Tempur-Pedic Has Been Tossing And Turning Due To Its Restless Performance
It is no surprise that after Tempur-Pedic (TPX) released its Q3 2012 earnings, investors dumped shares in after-hours trading, causing a whopping 20% drop. Tempur-Pedic closed at $25.40 per share on October 26, 2012 – down more than 50% year-to-date – mainly caused by three huge single-day selloffs. The first sell-off happened on April 20, after Tempur-Pedic confirmed its FY 2012 guidance at the lower range of analysts’ estimates. At that moment, we realized the company’s growth was no longer accelerating. The second sell-off happened on June 6, after Tempur-Pedic issued its Q2 2012 guidance below analysts’ estimates, and lowered FY 2012 guidance. We saw that the company was losing the competitive advantage that it once had. The third and most recent sell-off happened on October 23, after Tempur-Pedic reported disappointing quarter results. It is clear now that the company is no longer the high-growth, industry-dominating company it once was.
Sales for Q3 2012 declined 9% (down 7% on a constant currency basis) compared to Q3 2011. North American sales declined 14%, while international sales increased 3% (increased 11% on a constant currency basis). EPS for Q3 2012 was negative $0.03, which is largely caused by one-time charges related to the Sealy (ZZ) acquisition. Adjusted EPS was $0.70, which excludes the tax impact from the repatriation of foreign earnings and the Sealy transaction costs, but includes an after-tax $0.09 per diluted share benefit from the long-term incentive stock compensation adjustment. However, the adjusted EPS is still down 22% compared to an EPS of $0.90 for the same quarter last year.
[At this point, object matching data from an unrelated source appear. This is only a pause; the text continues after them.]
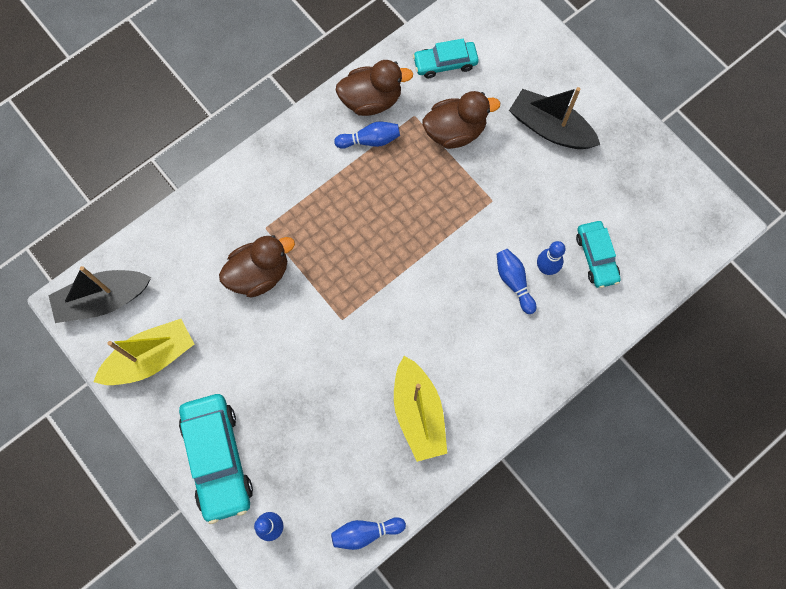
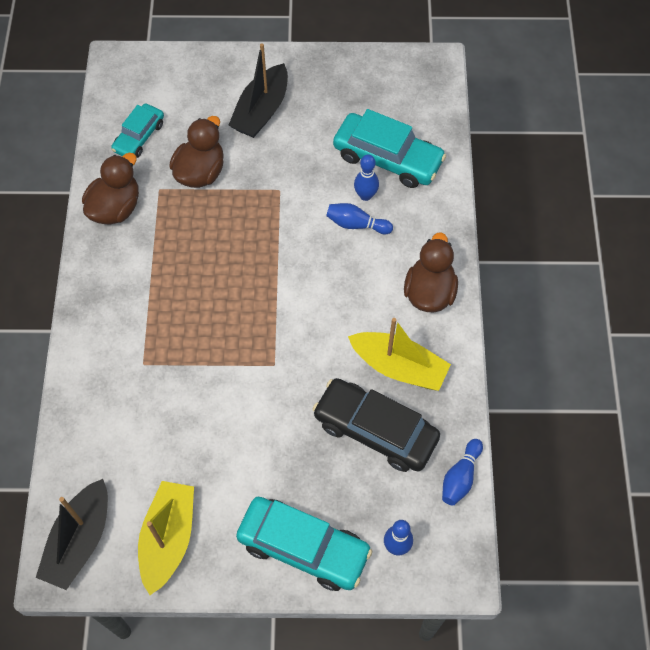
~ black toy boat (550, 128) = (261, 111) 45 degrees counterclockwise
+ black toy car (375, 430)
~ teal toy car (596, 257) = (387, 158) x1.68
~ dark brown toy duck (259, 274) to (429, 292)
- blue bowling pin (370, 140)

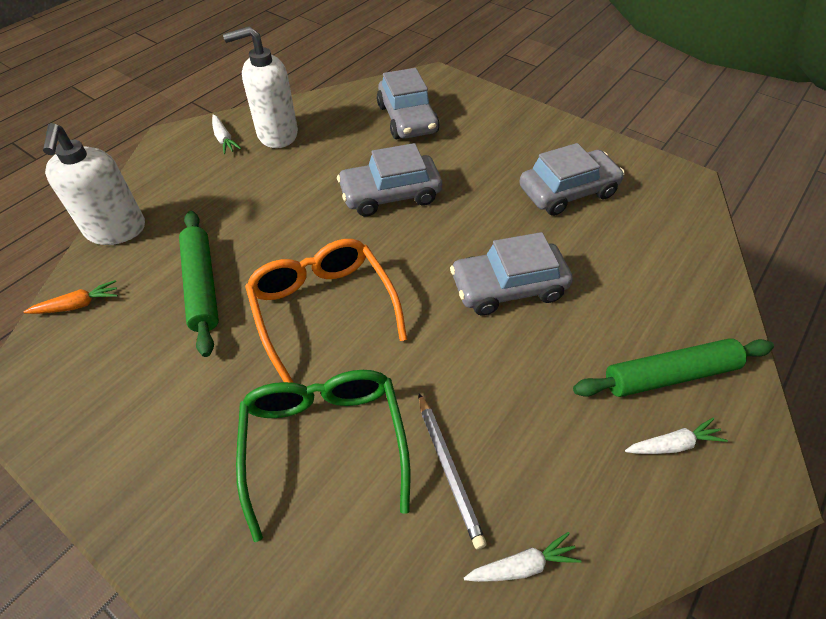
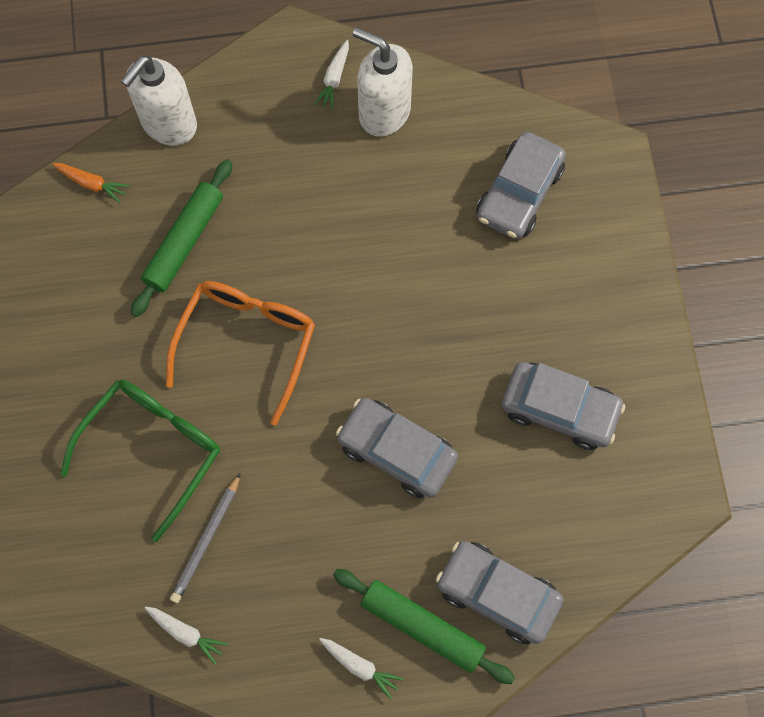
~ grey toy car (390, 195) to (497, 594)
During Q3 2012, North American direct channel sales decreased by 15% to $17 million. One reason could be that consumers were more cautious before making purchases. Instead of buying directly online, they went to retail stores. The problem is that retail stores often carry competitors’ models that are similar and less expensive. Management stopped mentioning website traffic growth after Q1 2012 earnings call. We believe that even if website traffic is still growing, the conversion rate remains low.